What if I somehow adjust where the partition begins, and try to move past the area that was written? I am confident that only a small fraction of the drive was actually written before I killed the system.
Damn, sometimes life really throws these bad days at you. And all this on the heels of my decision to create a backup RAID....
first thing to do....make a backup of the entire disk.
since the very beginning of the partition is now a linux fs you will need to grab another hard drive with a fat partition and use the dd tool to make an exact copy of the other fat partition overwriting the linux/fat filesystem for about 5 seconds then kill it. the result should be a perfectly usable fat partition with minimal damage.
Specifically, I am worried that the first few megabytes of a FAT might contain information about how large the entire FAT is. In this case, I might be no better off with a FAT than an ext2.

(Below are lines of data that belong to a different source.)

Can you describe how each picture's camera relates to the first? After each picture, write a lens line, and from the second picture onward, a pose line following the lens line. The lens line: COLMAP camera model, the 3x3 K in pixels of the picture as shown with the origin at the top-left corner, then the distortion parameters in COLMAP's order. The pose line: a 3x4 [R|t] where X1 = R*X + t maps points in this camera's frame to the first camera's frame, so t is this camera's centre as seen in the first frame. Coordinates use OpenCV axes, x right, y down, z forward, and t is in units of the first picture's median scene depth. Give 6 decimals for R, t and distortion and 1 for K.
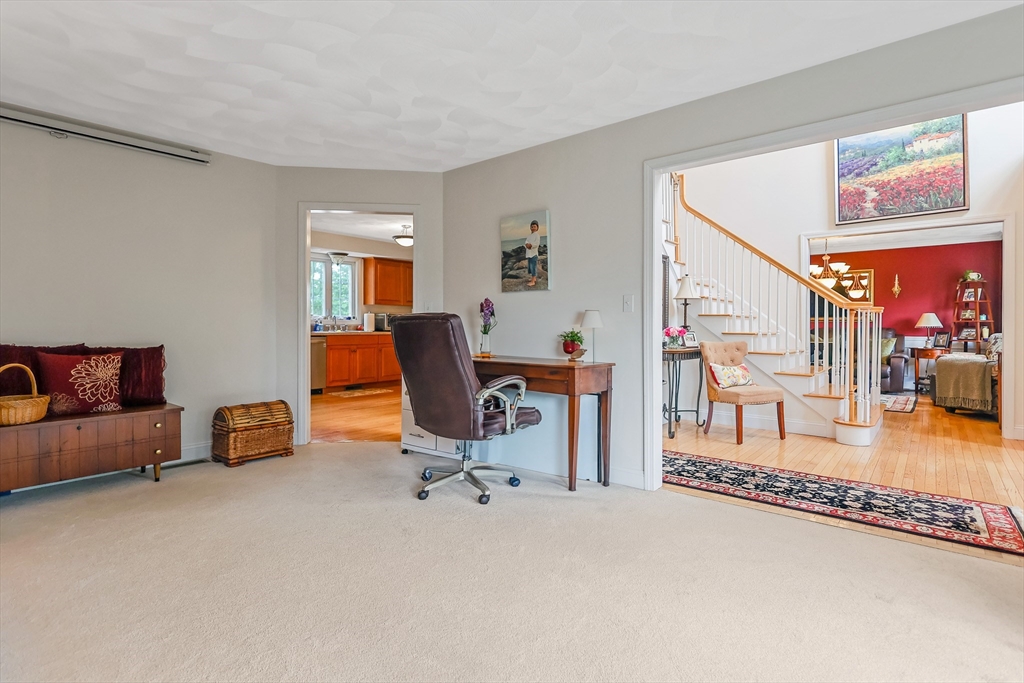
lens RADIAL K [[504.9, 0, 509.9], [0, 504.9, 326.6], [0, 0, 1]] dist [-0.001523, -0.000077]
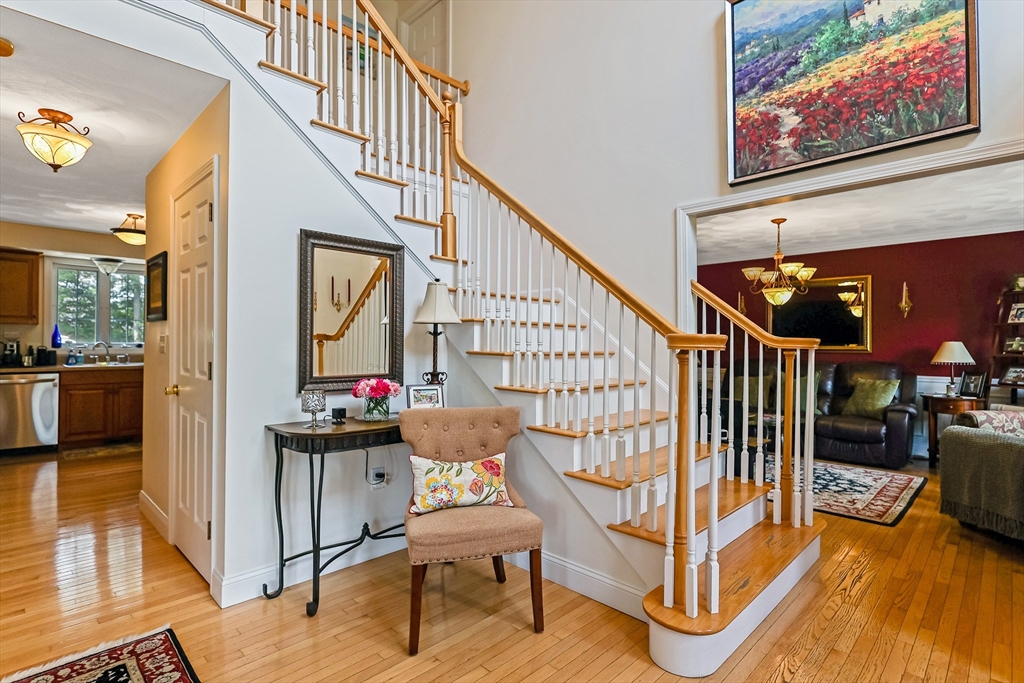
lens RADIAL K [[505.7, 0, 512.6], [0, 505.7, 340.4], [0, 0, 1]] dist [-0.001229, -0.000226]
pose [[0.996737, 0.001848, -0.080700, 0.362472], [-0.002310, 0.999981, -0.005635, -0.025642], [0.080688, 0.005803, 0.996723, 0.351381]]
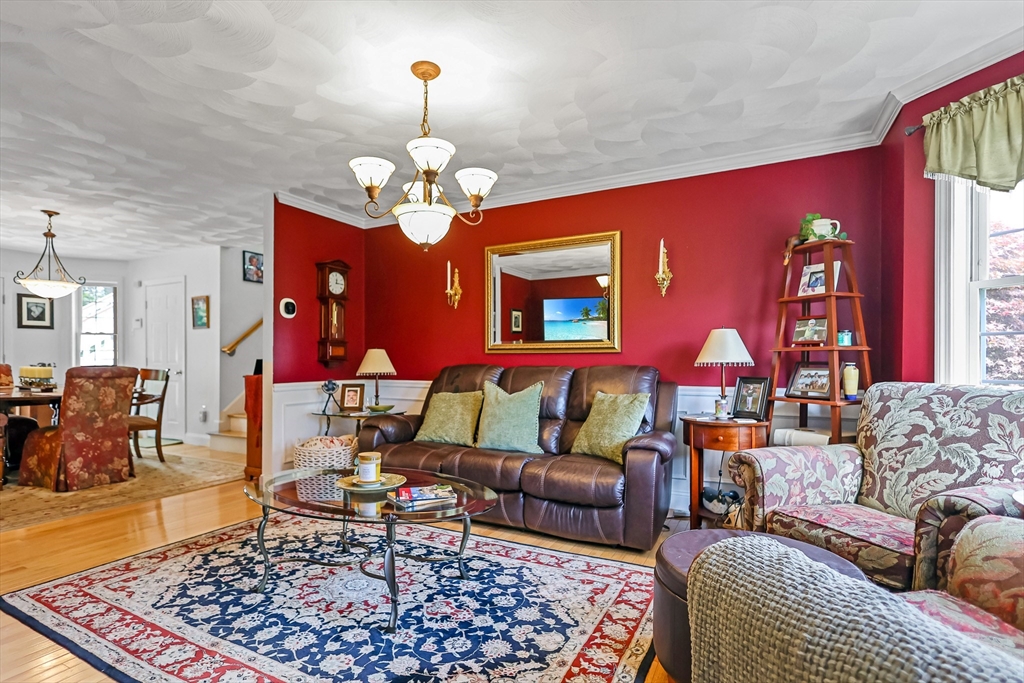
lens RADIAL K [[506.1, 0, 501.1], [0, 506.1, 361.2], [0, 0, 1]] dist [-0.007013, -0.000074]
pose [[0.977508, -0.000130, 0.210899, 0.644171], [0.000545, 0.999998, -0.001908, -0.000742], [-0.210898, 0.001980, 0.977506, 0.726204]]
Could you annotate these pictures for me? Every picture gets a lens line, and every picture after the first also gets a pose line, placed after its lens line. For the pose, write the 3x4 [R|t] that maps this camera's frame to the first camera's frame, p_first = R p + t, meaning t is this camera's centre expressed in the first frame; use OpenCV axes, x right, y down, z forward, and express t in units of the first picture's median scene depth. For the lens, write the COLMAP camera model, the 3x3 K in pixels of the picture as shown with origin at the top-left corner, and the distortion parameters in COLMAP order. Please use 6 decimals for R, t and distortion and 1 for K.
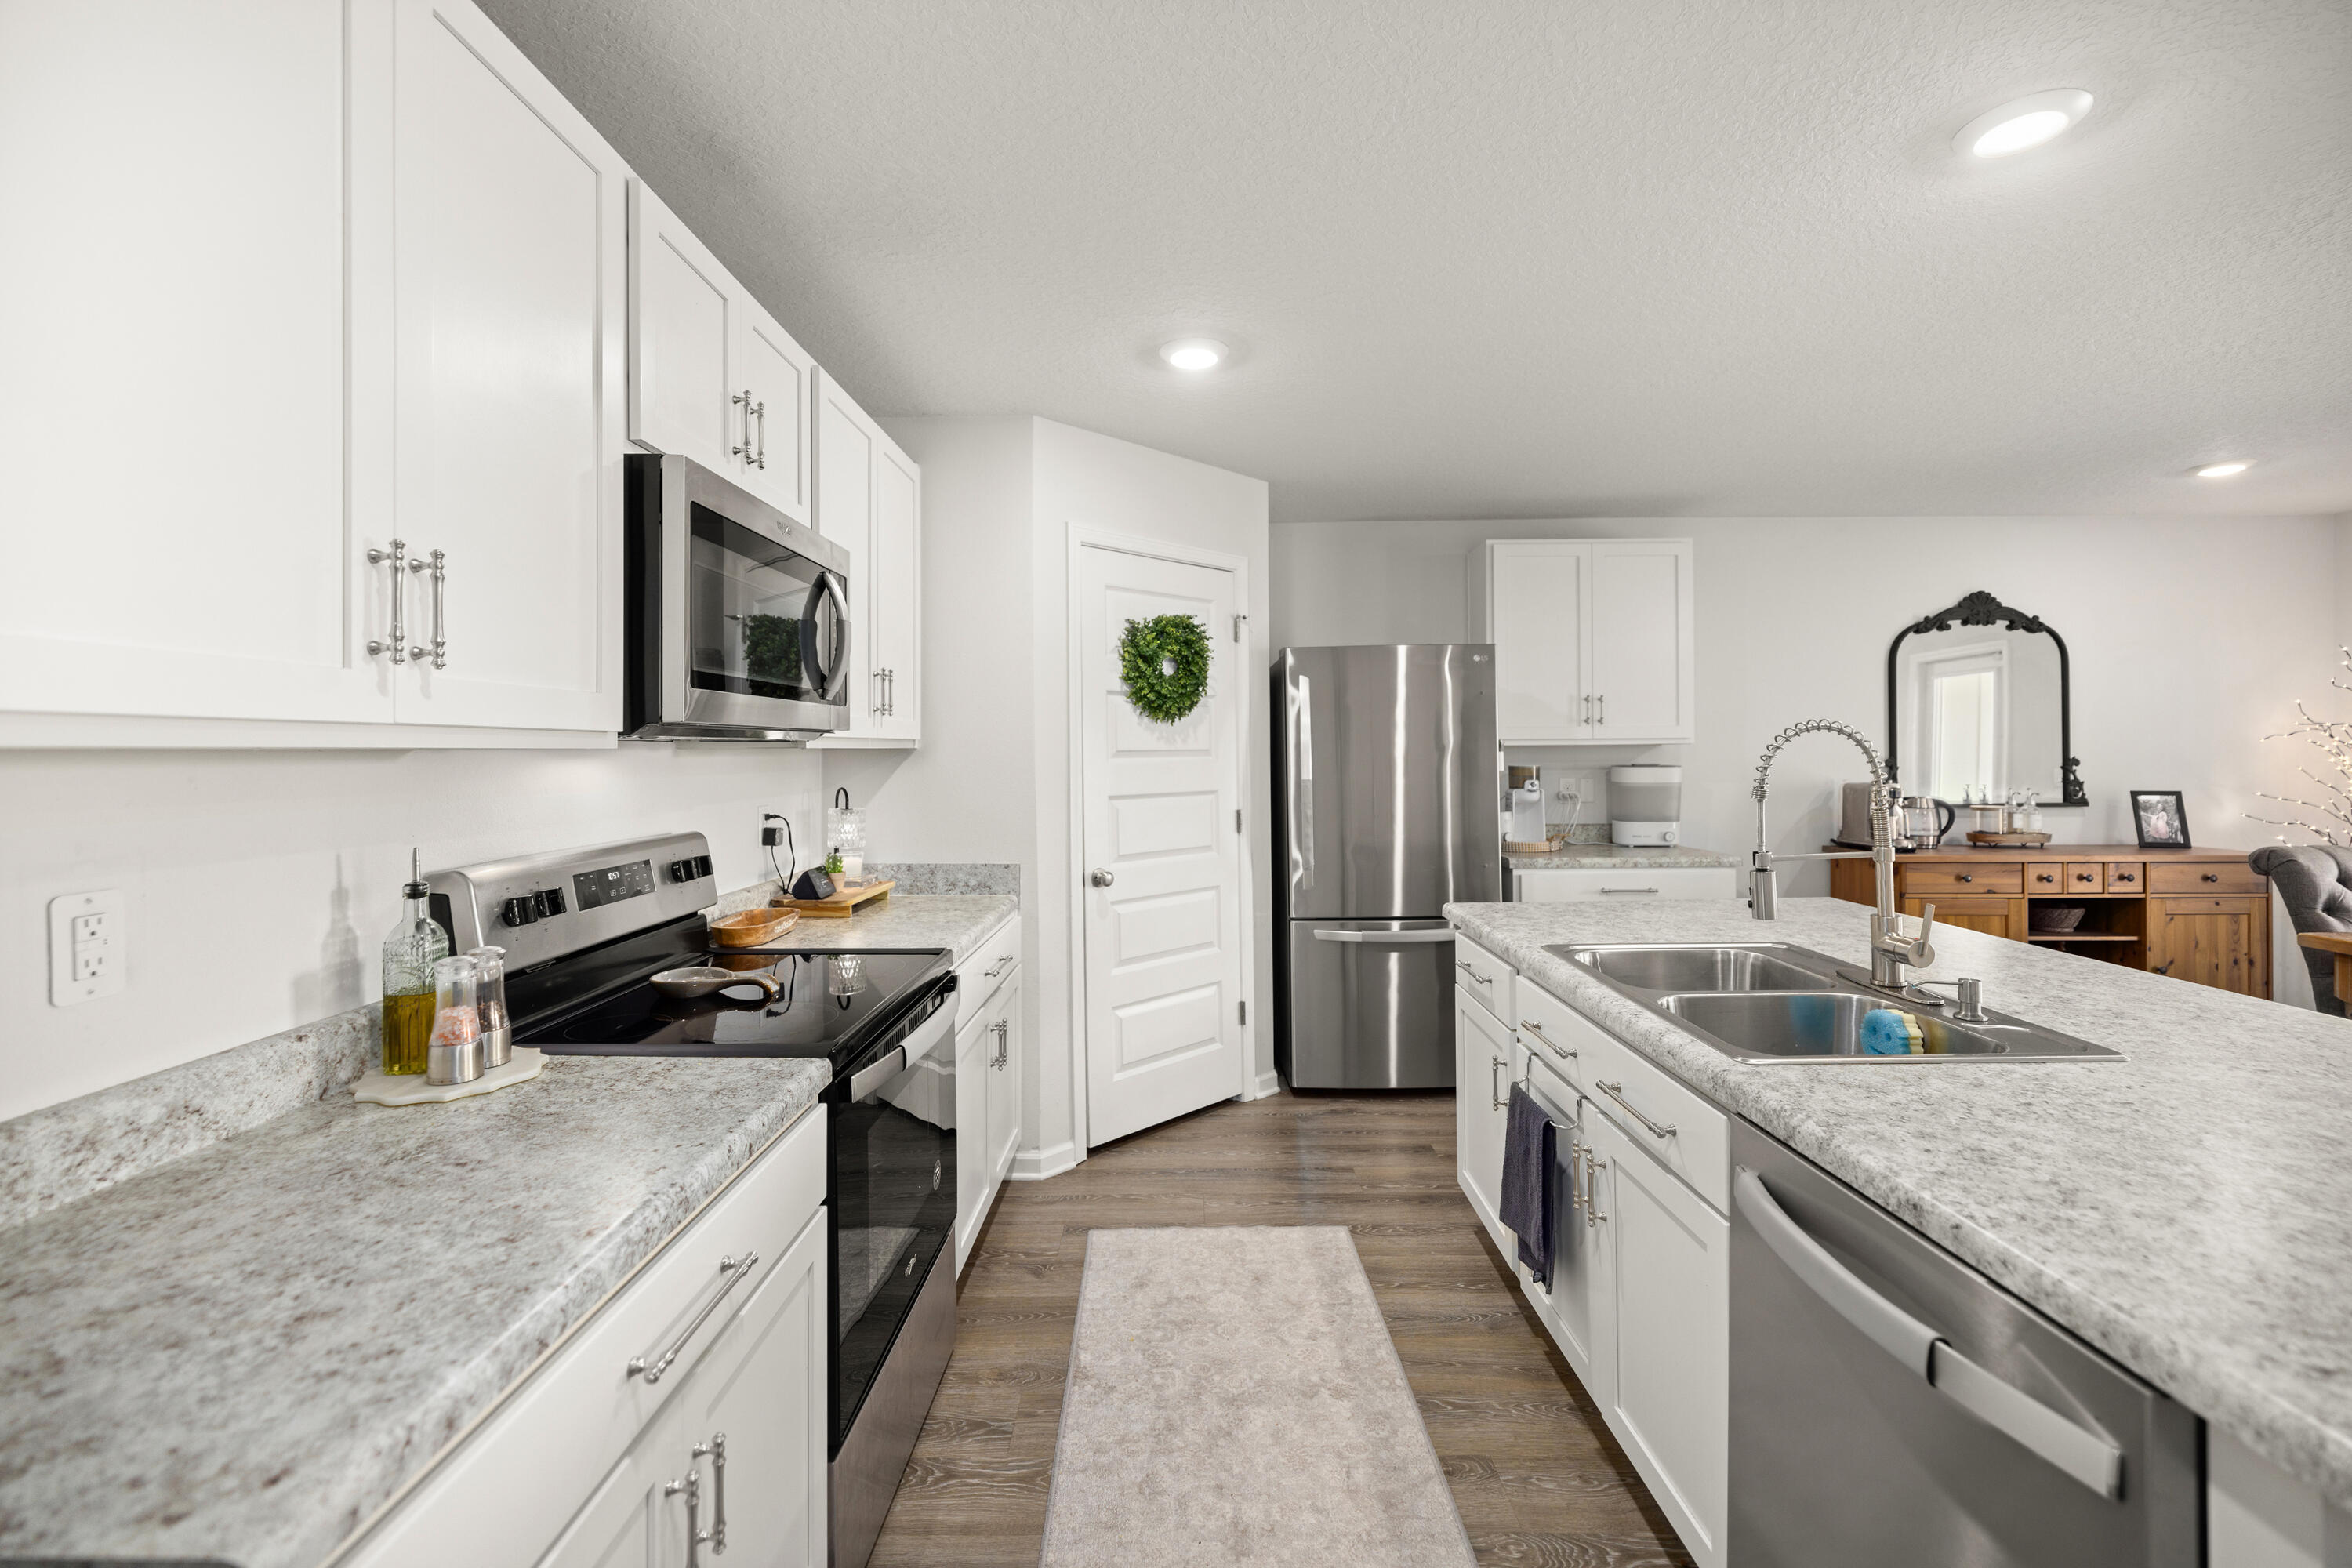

However, if there is no indication of total size in the FAT's header, then I suppose it will work.
When I am all finished with the copying procedure, should I run a windows ScanDisk or Norton DD to fix the file table, or will that totally ruin the data?
i have done this technique 2 or 3 times...all of them weresuccessful. i believe it was ext3 or reiserfs though....shouldn't be a problem with fat, but i cant guarantee that as i've never tried it with fat. thats why the first step is critical if it does work, then once you have all of your data you need, i would format the partition and start fresh, after backing up what you recovered of course
So I guess I am not the only one that seems prone to hitting ENTER before really reading what they have just typed. I think it has something to do with being stressed out, working for 14 hours straight, etc. Sooner or later you are going to bang out a command a little too fast and sloppy and BAM!
where hdc1 is the good fat partition and /dev/hdb1 is the bad fat partition. what this does is copies only the fat mbr making it fat without overwriting any data.
Originally posted by Axion actually, this might work better.
dd if=/dev/hdc1 of=/dev/hdb1 bs=1024
where hdc1 is the good fat partition and /dev/hdb1 is the bad fat partition. what this does is copies only the fat mbr making it fat without overwriting any data.
I think this would actually just read hdc into hdb1 1024 bytes at a time, wouldn't it?